Required action =>
From the entries below, copy exactly the lines from the one that contains "(fp_line (start -8.89 2.921) (end 8.89" through the one that contains "(at 7.62 -3.81", both included, and only those.

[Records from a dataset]
>>>>

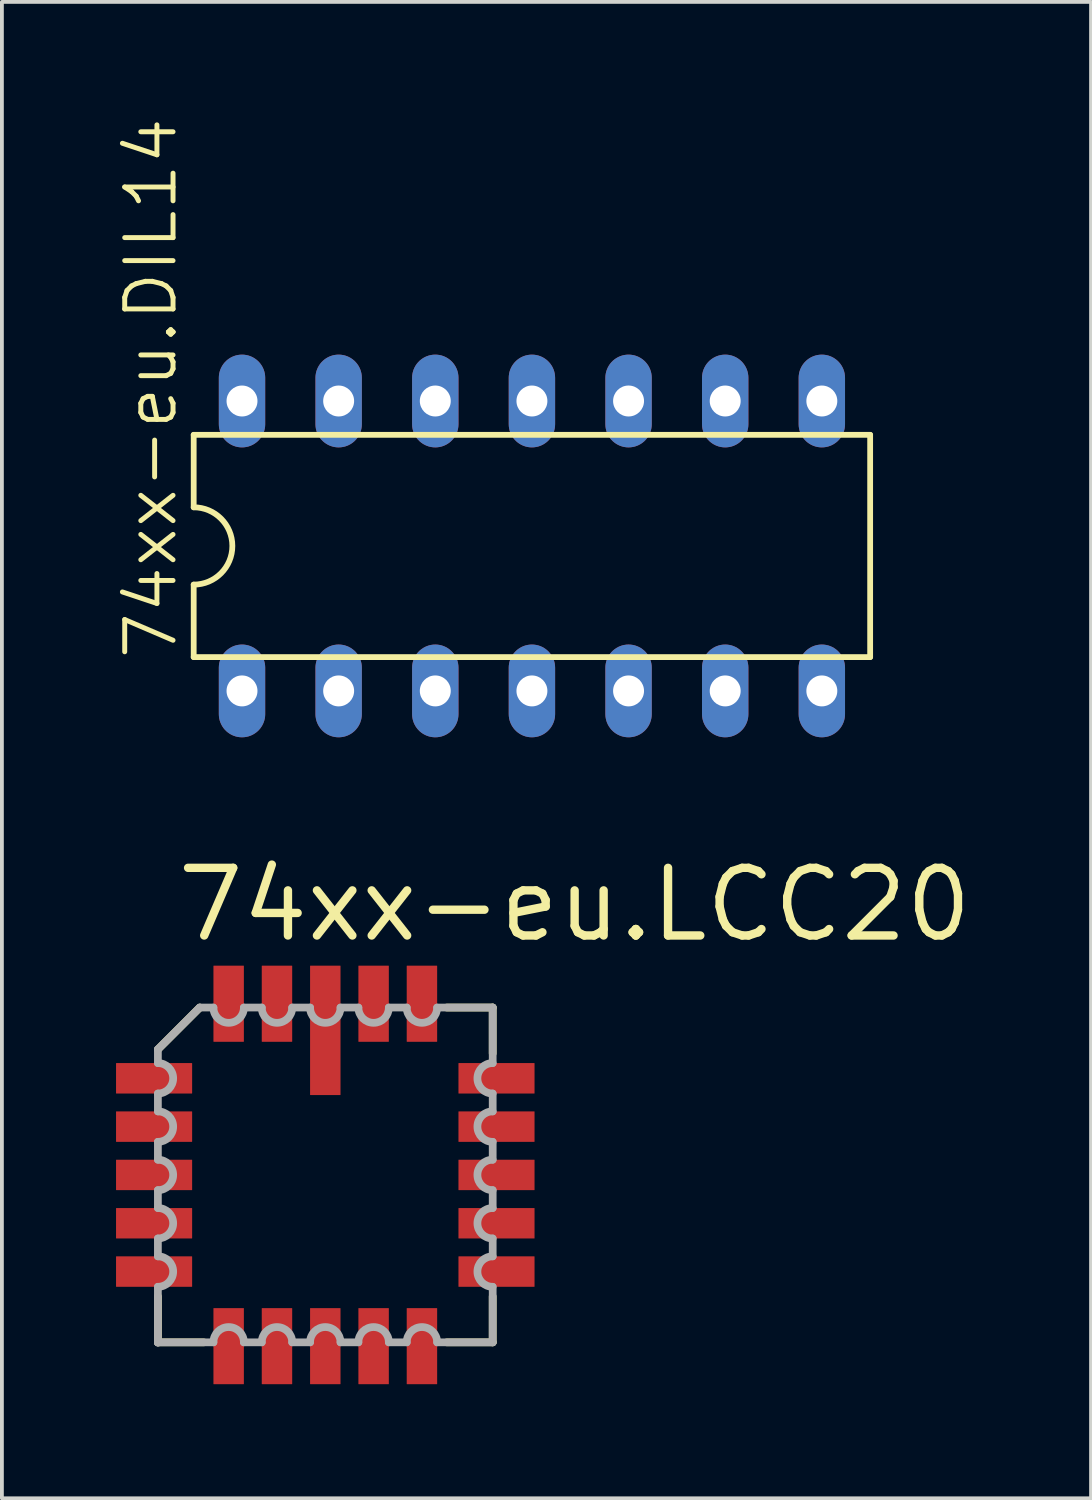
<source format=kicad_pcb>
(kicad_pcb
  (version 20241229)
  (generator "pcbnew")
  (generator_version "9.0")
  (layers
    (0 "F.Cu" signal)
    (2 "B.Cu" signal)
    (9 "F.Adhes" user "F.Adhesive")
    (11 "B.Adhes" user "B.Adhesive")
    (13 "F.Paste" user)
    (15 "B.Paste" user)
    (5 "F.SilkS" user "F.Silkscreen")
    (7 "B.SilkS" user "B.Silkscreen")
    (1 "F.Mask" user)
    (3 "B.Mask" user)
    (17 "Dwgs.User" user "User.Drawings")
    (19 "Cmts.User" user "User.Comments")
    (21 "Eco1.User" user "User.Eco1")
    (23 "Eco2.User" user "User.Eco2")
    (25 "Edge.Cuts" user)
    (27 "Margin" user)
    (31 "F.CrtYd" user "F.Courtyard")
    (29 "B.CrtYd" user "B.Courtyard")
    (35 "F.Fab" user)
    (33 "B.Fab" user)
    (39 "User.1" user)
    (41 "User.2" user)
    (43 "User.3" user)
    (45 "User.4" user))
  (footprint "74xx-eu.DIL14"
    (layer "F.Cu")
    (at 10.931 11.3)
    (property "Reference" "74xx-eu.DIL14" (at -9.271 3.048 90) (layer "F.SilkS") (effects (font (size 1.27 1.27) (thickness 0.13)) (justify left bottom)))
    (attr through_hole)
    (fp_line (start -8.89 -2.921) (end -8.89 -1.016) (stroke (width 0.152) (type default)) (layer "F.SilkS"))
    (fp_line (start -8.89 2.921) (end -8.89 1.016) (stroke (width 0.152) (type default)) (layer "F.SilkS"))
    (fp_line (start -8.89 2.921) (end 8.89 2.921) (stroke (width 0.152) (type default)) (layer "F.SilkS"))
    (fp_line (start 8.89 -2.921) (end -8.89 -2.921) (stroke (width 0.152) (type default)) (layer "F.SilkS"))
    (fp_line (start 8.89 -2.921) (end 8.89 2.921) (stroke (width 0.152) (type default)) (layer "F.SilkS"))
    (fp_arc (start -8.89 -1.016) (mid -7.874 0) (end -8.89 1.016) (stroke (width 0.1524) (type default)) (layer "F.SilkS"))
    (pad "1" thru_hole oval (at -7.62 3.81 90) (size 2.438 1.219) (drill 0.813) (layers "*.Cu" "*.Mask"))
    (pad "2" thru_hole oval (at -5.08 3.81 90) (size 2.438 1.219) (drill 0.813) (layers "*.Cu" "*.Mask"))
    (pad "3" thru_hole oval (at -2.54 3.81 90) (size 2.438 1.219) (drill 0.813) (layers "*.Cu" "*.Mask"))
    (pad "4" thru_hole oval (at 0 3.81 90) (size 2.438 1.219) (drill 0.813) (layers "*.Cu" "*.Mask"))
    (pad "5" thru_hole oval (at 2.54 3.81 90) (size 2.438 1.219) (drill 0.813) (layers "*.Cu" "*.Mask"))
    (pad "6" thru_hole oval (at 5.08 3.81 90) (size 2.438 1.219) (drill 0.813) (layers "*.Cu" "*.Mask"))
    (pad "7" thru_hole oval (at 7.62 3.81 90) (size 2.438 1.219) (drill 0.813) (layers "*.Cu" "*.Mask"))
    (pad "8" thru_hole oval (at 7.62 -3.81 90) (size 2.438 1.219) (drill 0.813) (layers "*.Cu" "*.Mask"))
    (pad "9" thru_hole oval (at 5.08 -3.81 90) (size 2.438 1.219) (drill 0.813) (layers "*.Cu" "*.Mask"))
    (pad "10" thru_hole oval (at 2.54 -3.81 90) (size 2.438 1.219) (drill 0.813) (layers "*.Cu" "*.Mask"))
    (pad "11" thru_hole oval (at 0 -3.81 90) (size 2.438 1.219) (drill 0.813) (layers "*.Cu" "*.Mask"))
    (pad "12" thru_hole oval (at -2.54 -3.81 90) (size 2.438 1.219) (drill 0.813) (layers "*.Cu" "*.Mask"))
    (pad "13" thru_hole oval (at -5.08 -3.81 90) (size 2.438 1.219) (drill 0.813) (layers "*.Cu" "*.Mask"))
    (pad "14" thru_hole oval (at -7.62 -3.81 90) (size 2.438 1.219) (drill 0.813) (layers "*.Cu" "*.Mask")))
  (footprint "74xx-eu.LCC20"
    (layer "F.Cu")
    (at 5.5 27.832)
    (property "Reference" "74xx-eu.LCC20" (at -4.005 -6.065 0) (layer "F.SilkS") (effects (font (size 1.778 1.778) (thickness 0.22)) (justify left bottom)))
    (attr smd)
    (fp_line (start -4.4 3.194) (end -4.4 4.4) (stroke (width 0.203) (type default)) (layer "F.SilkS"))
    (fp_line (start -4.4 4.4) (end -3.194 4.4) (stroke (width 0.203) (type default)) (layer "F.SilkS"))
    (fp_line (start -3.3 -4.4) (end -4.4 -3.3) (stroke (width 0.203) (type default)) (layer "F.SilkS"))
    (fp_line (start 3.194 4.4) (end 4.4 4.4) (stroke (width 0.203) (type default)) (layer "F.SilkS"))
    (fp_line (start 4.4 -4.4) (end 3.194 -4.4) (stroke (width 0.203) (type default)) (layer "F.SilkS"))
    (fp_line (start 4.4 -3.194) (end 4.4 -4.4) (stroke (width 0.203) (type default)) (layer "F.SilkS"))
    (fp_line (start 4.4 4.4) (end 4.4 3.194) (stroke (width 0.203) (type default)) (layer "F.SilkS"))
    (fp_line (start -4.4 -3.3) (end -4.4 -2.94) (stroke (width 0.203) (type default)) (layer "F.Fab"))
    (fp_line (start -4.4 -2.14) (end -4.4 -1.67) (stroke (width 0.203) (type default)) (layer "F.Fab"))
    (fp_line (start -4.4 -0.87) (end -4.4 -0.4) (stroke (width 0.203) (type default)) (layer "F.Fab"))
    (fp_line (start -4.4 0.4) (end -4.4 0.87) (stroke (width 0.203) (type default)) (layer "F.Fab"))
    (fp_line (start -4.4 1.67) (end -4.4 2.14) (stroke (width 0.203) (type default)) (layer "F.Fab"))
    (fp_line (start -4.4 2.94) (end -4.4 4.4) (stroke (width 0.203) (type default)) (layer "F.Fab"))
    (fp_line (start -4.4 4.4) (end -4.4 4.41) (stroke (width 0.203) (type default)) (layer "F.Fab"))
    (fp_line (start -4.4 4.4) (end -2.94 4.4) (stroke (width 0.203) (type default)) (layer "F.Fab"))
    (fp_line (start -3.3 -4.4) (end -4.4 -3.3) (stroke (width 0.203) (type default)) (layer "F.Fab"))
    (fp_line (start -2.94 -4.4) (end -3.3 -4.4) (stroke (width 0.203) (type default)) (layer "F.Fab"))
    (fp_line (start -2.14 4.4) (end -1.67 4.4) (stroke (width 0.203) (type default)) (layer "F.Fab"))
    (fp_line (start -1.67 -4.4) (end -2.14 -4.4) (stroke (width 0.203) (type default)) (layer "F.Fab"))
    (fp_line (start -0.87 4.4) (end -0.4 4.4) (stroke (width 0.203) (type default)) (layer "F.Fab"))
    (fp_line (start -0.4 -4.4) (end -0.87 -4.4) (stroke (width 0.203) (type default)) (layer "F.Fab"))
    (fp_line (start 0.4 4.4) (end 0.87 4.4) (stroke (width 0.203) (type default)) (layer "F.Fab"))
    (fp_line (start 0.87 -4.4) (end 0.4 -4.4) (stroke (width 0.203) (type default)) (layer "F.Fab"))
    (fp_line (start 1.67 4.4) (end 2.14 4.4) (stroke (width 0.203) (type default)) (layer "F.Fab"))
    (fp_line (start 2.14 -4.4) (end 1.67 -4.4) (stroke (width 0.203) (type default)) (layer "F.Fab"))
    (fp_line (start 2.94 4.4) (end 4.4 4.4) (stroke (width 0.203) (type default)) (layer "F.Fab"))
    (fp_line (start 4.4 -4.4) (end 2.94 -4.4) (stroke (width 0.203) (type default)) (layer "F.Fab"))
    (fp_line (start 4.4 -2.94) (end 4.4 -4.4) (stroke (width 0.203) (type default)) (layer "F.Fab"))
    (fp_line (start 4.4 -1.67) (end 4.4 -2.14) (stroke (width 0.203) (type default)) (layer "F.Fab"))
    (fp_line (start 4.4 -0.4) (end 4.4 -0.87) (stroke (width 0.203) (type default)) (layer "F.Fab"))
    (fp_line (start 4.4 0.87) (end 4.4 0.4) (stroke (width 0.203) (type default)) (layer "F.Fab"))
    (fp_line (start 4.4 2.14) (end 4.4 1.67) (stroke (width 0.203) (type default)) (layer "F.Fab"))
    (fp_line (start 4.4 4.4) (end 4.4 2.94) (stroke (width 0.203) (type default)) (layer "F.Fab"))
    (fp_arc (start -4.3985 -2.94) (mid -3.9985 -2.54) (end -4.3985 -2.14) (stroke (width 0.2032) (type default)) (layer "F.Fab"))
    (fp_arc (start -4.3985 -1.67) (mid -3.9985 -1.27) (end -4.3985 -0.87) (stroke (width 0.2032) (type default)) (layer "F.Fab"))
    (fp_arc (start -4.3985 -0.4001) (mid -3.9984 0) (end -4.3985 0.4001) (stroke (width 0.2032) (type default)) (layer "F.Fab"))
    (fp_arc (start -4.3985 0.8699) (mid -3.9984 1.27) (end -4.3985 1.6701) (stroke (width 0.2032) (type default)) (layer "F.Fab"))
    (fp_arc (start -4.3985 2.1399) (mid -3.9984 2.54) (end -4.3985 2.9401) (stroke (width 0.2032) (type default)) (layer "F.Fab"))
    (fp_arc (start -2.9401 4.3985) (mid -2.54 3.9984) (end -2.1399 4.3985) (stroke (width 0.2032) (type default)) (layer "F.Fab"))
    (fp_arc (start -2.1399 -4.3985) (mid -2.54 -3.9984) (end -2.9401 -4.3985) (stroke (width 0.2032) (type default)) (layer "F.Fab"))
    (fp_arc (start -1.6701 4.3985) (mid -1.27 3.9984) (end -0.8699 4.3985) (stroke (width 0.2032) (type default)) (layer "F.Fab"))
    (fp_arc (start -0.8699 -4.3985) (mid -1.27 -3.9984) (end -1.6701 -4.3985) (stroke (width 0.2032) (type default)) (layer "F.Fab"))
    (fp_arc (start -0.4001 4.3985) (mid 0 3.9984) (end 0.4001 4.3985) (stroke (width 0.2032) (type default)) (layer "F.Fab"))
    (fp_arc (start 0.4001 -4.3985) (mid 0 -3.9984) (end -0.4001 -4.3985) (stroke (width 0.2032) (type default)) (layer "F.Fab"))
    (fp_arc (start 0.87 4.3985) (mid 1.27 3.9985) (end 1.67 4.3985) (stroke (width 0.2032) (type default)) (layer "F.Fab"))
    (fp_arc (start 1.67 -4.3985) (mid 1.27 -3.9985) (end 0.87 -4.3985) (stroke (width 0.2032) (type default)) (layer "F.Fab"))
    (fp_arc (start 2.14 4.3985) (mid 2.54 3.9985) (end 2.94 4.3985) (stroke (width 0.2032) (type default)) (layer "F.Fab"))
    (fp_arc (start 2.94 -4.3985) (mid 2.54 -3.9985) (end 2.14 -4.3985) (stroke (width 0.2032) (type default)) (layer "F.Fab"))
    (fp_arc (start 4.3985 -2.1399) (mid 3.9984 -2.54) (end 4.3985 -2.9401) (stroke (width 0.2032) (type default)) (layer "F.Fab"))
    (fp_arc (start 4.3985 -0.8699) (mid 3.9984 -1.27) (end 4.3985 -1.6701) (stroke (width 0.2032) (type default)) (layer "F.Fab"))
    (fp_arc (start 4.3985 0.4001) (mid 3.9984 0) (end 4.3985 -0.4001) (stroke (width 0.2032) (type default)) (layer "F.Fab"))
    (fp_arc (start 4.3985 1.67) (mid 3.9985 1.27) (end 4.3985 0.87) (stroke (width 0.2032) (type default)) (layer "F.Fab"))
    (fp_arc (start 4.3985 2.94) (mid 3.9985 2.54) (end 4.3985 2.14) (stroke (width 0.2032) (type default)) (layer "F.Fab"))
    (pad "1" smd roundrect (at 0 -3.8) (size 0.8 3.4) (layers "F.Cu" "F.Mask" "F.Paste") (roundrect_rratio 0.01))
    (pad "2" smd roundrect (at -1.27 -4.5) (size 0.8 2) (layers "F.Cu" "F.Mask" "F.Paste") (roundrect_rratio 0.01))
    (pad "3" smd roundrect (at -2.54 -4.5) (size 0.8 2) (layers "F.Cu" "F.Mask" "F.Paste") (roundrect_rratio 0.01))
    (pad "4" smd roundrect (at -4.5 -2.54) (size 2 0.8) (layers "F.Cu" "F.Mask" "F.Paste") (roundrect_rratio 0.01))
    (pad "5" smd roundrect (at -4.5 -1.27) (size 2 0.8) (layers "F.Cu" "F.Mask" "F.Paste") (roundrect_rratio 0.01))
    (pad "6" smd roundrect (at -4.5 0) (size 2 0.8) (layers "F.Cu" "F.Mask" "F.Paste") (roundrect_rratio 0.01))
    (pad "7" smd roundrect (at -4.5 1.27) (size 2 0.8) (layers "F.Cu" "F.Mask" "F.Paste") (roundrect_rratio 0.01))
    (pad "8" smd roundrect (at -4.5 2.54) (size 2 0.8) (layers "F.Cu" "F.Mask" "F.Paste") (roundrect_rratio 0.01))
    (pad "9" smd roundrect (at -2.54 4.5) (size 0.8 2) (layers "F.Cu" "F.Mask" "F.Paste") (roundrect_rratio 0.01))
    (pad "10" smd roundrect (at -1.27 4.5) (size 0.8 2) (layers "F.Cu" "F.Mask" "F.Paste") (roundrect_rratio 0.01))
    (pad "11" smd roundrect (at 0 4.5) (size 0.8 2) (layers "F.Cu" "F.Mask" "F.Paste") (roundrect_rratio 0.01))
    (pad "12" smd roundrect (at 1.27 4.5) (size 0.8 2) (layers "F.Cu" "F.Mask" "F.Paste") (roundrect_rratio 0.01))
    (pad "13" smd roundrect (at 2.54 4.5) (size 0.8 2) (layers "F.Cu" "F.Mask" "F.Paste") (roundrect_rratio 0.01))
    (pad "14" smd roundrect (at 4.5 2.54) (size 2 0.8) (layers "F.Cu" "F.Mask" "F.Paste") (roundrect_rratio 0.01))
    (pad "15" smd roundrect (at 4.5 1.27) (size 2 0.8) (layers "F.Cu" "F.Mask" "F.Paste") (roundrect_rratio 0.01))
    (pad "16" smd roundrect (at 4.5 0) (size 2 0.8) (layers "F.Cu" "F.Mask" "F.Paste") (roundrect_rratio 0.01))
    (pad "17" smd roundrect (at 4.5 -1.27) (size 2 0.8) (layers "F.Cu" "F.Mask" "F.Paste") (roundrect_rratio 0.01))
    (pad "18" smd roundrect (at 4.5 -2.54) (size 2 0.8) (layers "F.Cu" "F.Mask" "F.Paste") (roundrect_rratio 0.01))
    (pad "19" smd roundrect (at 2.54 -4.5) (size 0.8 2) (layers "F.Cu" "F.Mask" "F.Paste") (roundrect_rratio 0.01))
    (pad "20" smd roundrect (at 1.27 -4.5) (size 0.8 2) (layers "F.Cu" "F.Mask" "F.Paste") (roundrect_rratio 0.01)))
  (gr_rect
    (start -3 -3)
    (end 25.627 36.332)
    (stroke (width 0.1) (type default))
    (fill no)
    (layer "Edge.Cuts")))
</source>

<<<<

Response area =>
    (fp_line (start -8.89 2.921) (end 8.89 2.921) (stroke (width 0.152) (type default)) (layer "F.SilkS"))
    (fp_line (start 8.89 -2.921) (end -8.89 -2.921) (stroke (width 0.152) (type default)) (layer "F.SilkS"))
    (fp_line (start 8.89 -2.921) (end 8.89 2.921) (stroke (width 0.152) (type default)) (layer "F.SilkS"))
    (fp_arc (start -8.89 -1.016) (mid -7.874 0) (end -8.89 1.016) (stroke (width 0.1524) (type default)) (layer "F.SilkS"))
    (pad "1" thru_hole oval (at -7.62 3.81 90) (size 2.438 1.219) (drill 0.813) (layers "*.Cu" "*.Mask"))
    (pad "2" thru_hole oval (at -5.08 3.81 90) (size 2.438 1.219) (drill 0.813) (layers "*.Cu" "*.Mask"))
    (pad "3" thru_hole oval (at -2.54 3.81 90) (size 2.438 1.219) (drill 0.813) (layers "*.Cu" "*.Mask"))
    (pad "4" thru_hole oval (at 0 3.81 90) (size 2.438 1.219) (drill 0.813) (layers "*.Cu" "*.Mask"))
    (pad "5" thru_hole oval (at 2.54 3.81 90) (size 2.438 1.219) (drill 0.813) (layers "*.Cu" "*.Mask"))
    (pad "6" thru_hole oval (at 5.08 3.81 90) (size 2.438 1.219) (drill 0.813) (layers "*.Cu" "*.Mask"))
    (pad "7" thru_hole oval (at 7.62 3.81 90) (size 2.438 1.219) (drill 0.813) (layers "*.Cu" "*.Mask"))
    (pad "8" thru_hole oval (at 7.62 -3.81 90) (size 2.438 1.219) (drill 0.813) (layers "*.Cu" "*.Mask"))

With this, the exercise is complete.